Near the end of the evening recently, the staff at the White Lion joined a stout Scotsman at a table in the bar for a pint or two and a glass of wine.
The wine drinker was 86-year-old Betty Southard, who operates the restaurant-pub with her son, John, and still mingles with the crowd throughout the evening.
She has been doing this almost every night the pub has been open for 20 years.
“When we opened, we knew nothing about the restaurant business,” Southard said. “John was in the bar, a daughter (Lesa) waited tables and another lady and I did most of the cooking.”
Though it wasn’t the easiest place in town to find, the White Lion soon became a popular gathering spot for British ex-pats, Anglophiles, tourists and those who had heard there was an authentic English pub in town.
It was a rowdy spot, in a good sense of the word. It wasn’t unusual for Betty and the crowd to break out in a sing-along during the evening.
“We’ve never tried to turn tables,” John said. “If people come in at 5 and stay to 10, that’s fine with us.”
Betty is a native of Liverpool, where she met her husband, Kenneth, when he was serving there in the U.S. Air Force. They moved to the U.S. in 1957, and Betty operated toy and clothing stores and a travel agency before opening the restaurant.
John was in the antiques business and is responsible for the five cozy dining spaces being filled to the brim with all things British, including a 200-year-old White Lion pub sign. It originally sat outside but has been brought inside for safe keeping.
The main menu has remained constant throughout.
“I always wanted to keep it authentic,” Betty said. “By American standards, our food is bland, but my thought is, you can add to something but you can’t take it away.”
Everyone is different, but I find it rather comforting knowing what I had and enjoyed 10 or 15 years ago still is going to be there today. We have tried most of the 14 main dishes over the years.
This time, we went with traditional fish and chips ($11.75) and the Lancashire Feast ($12.25). While waiting on the entrees, we shared the baked Brie ($10.95) and crab dip ($7.95).
The Brie featured one of the largest chunks of cheese I ever have seen with this appetizer. It was hot and gooey and came with green apple slices and crackers. The savory, rich crab also came with Ritz-style crackers.
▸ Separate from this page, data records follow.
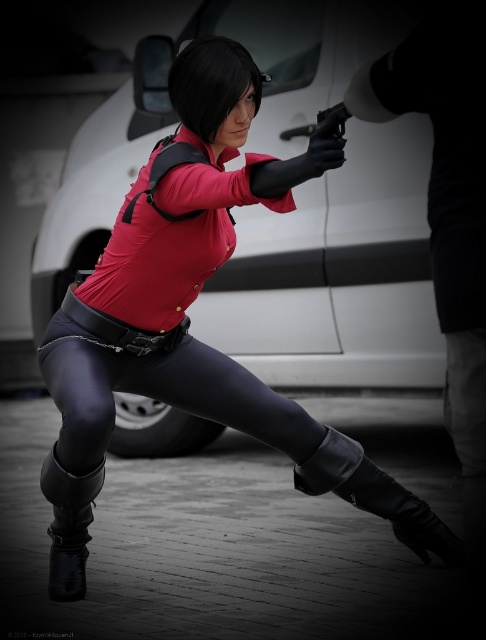
Does point (71, 348) lie behind point (339, 120)?

Yes, it is.

Measure the distance between black leather leggings at center and camera.

They are 3.72 meters apart.

Where is `black leather leggings at center`? The width and height of the screenshot is (486, 640). black leather leggings at center is located at coordinates (159, 392).

Who is positioned more to the left, black leather leggings at center or black leather boot at lower center?

black leather leggings at center is more to the left.

Identify the location of black leather leggings at center. (159, 392).

Describe the element at coordinates (159, 392) in the screenshot. This screenshot has width=486, height=640. I see `black leather leggings at center` at that location.

Image resolution: width=486 pixels, height=640 pixels. Find the location of `black leather leggings at center`. black leather leggings at center is located at coordinates (159, 392).

Does black leather boot at lower center lie behind black rubber gun at center?

Yes.

How far apart are black leather boot at lower center and black rubber gun at center?

9.52 feet

Is point (335, 476) positioned after point (301, 129)?

No, (335, 476) is in front of (301, 129).

Identify the location of black leather boot at lower center. This screenshot has height=640, width=486. (377, 497).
Fish and chips included two sizable cod fillets, lightly breaded and fried. The fish had a clean, fresh taste. The fries were short and thick and were good with the traditional British pairing of malt vinegar. The tartar sauce that came with the fish tasted as though it was made with dill pickles instead of sweet pickles, and I liked it.
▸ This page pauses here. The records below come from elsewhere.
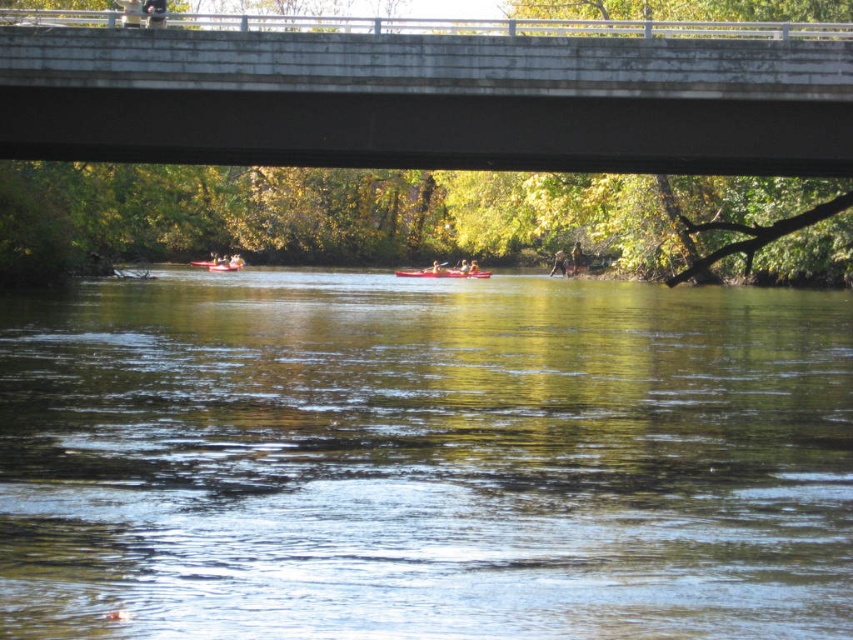
You are standing on the riverside and see the point marked at coordinates (218, 264). What object is located at that point?

The point at coordinates (218, 264) marks the location of the matte red kayak at center.

You are standing on the riverside and see the concrete bridge at upper center and the brown leather jacket at center. Which object is positioned to the left when viewed from your perspective?

The concrete bridge at upper center is to the left of the brown leather jacket at center.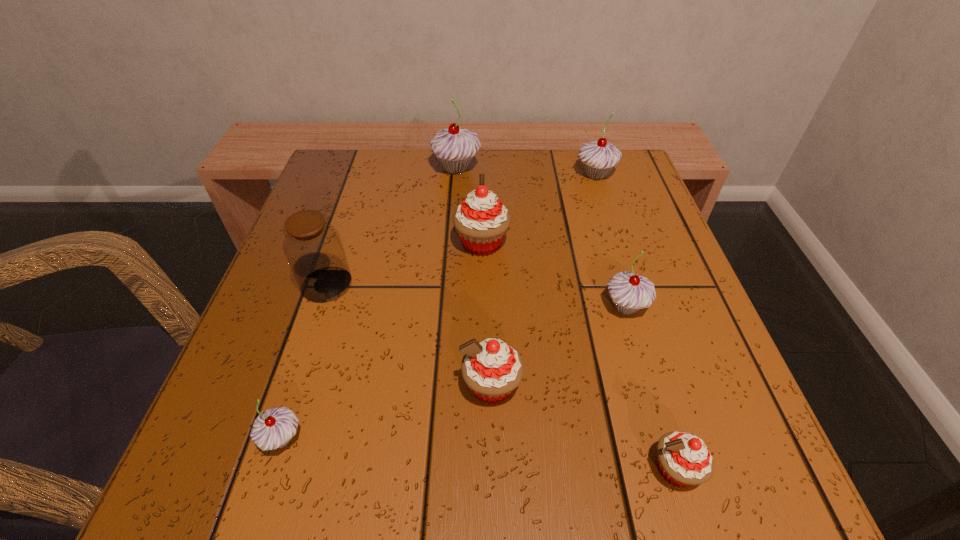
This screenshot has height=540, width=960. I want to click on free space that satisfies the following two spatial constraints: 1. on the back side of the third biggest gray cupcake; 2. on the left side of the fifth farthest cupcake, so click(490, 307).

What are the coordinates of `vacant position in the image that satisfies the following two spatial constraints: 1. on the front side of the leftmost cupcake; 2. on the right side of the smallest pink cupcake` in the screenshot? It's located at (272, 469).

This screenshot has width=960, height=540. I want to click on free space that satisfies the following two spatial constraints: 1. on the back side of the second nearest pink cupcake; 2. on the left side of the fourth farthest cupcake, so click(x=490, y=307).

Locate an element on the screen. The image size is (960, 540). vacant space that satisfies the following two spatial constraints: 1. on the front side of the third farthest cupcake; 2. on the left side of the tallest object is located at coordinates (450, 244).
The Lancashire Feast was a steak and mushroom pie baked in a dark gravy, all topped with a flaky pastry. There was little seasoning, but it still was delicious.
We ordered both dishes with mushy peas instead of regular peas. Betty said peas are soaked in bicarbonate of soda overnight then cooked and smashed. The flavor is lighter than regular peas. Not everyone is drawn to them, but we are.
Other menu choices include items such as cottage pie, chicken and mushroom pie, steak and kidney pie, Cornish pasty, chicken sandwich and a burger. One of the appetizers, Aunty Marg’s Famous Sausage Rolls, a sausage wrapped in a delicate pastry, has been hugely popular over the years.
White Lion also offers private formal dinners for groups of up to 10 that feature a menu from the 1840s Buckingham Palace. The table service includes silver, china, crystal, silver goblets, silver candlesticks, fish knives, dessert forks, cheese knives, melon spoons and wine served in a silver decanter. Call the restaurant for prices and details.
The dining areas are named and themed. For instance, the ornate Churchill Room has a large portrait of Sir Winston over the fireplace. The Harvest Mouse, a small area near the entrance, has doors from an old English pub with that name.
Our service was warm and special from the whole staff, including Betty, Linda, Peter (a Liverpool native) and Mia.
John recently was honored with membership in the British Institute of Innkeepers, something seldom available to anyone outside of Britain.
“Because we are authentic and I was still a citizen, they accepted him,” Betty said.
Though the White Lion is two decades old and some of its regulars have been fading away, Betty sees positive signs for the future.
“You know, luv, we are getting more and more young people, which is interesting,” she said. “The other night, we had six girls from different universities home for the summer. They left a sweet note to Peter.”
The White Lion is two blocks east of Yale Avenue and a block north of 71st Street. Turn at the QuikTrip on 71st Street.